# Requirement A
Could you copy the place and coordinate rows line for line, leaving the pictures out?

A week in family law

Last week I mentioned here the first forced marriage prosecution in this country. It didn’t take long to wait for the second. A couple from Leeds have been convicted of attempting to force their daughter into marriage, after tricking her into travelling to Bangladesh in order to marry her cousin. In the summer of 2016 they told their children that they were travelling to Bangladesh for a holiday to visit relatives. Once they arrived in a remote village, the daughter was informed about the marriage. When she refused, her parents took her phone away and threatened her with violence if she did not comply. Thankfully, the British High Commission in Bangladesh, the Forced Marriage Unit, and Bangladeshi police were made aware of the situation, and worked together to rescue the daughter and bring her safely back to the UK. Again, hopefully, this case will send out a clear message to any potential perpetrators of this awful crime.

# Requirement B
Can you pick up the forced marriage post after its final sentence and keep writing?

(Dataset entries)

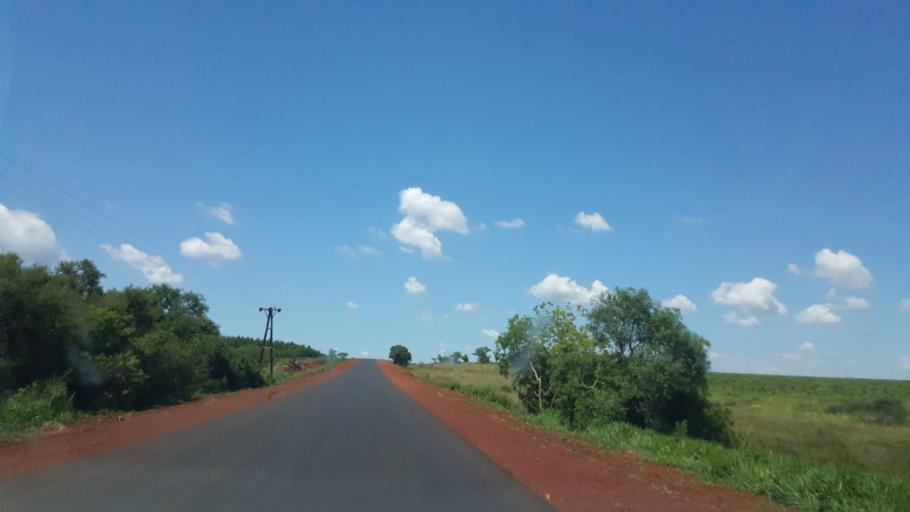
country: AR
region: Corrientes
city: Santo Tome
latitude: -28.4715
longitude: -56.0288
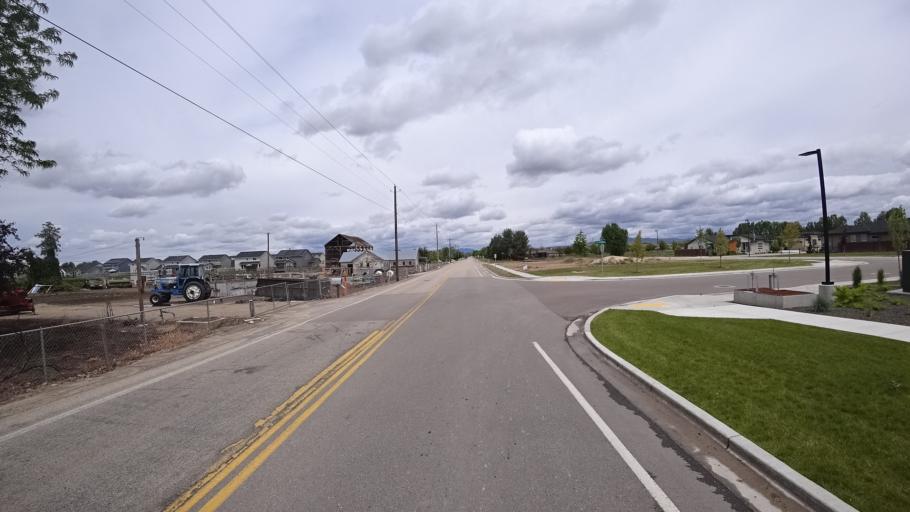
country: US
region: Idaho
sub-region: Ada County
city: Eagle
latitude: 43.6963
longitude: -116.4037
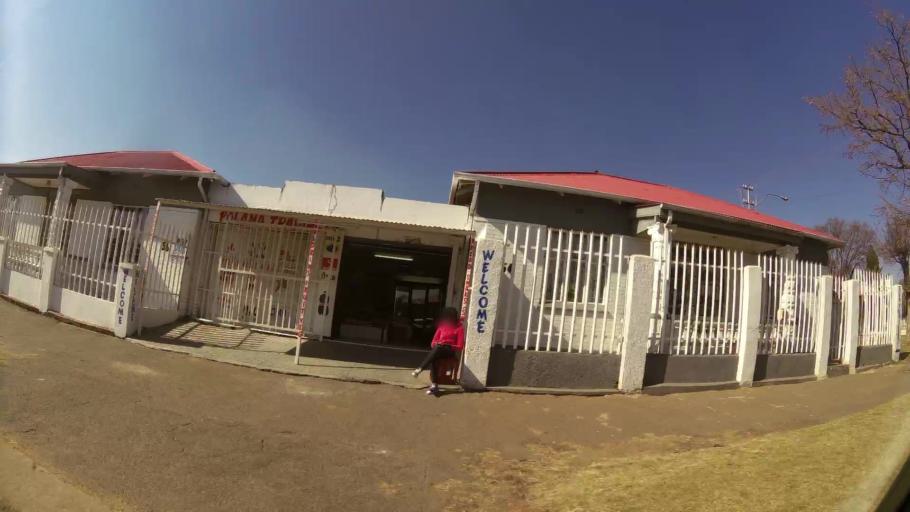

# Answer A
country: AR
region: Corrientes
city: Santo Tome
latitude: -28.4715
longitude: -56.0288
country: US
region: Idaho
sub-region: Ada County
city: Eagle
latitude: 43.6963
longitude: -116.4037

# Answer B
Cafcass Cymru, the Children and Family Court Advisory and Support Service in Wales, has published a review of research and case law on the subject of parental alienation. The review found that the evidence base for parental alienation was very limited, because of a lack of “robust empirical studies”. This was partly because the term itself is contested, with no clear definition, and partly because the research literature is dominated by a small number of authors who tend to hold polarised views. The review ends with a list of ‘key implications for practice’, including that: “Good practice in intractable contact disputes needs to include clear processes to investigate and analyse reasons where a child is him or herself refusing or resisting contact” and that: “Research literature and judicial guidance is clear that early identification of the issues is important in preventing positions becoming entrenched.” Hopefully, the review will be of assistance to courts in both Wales and England dealing with the issue of parental alienation.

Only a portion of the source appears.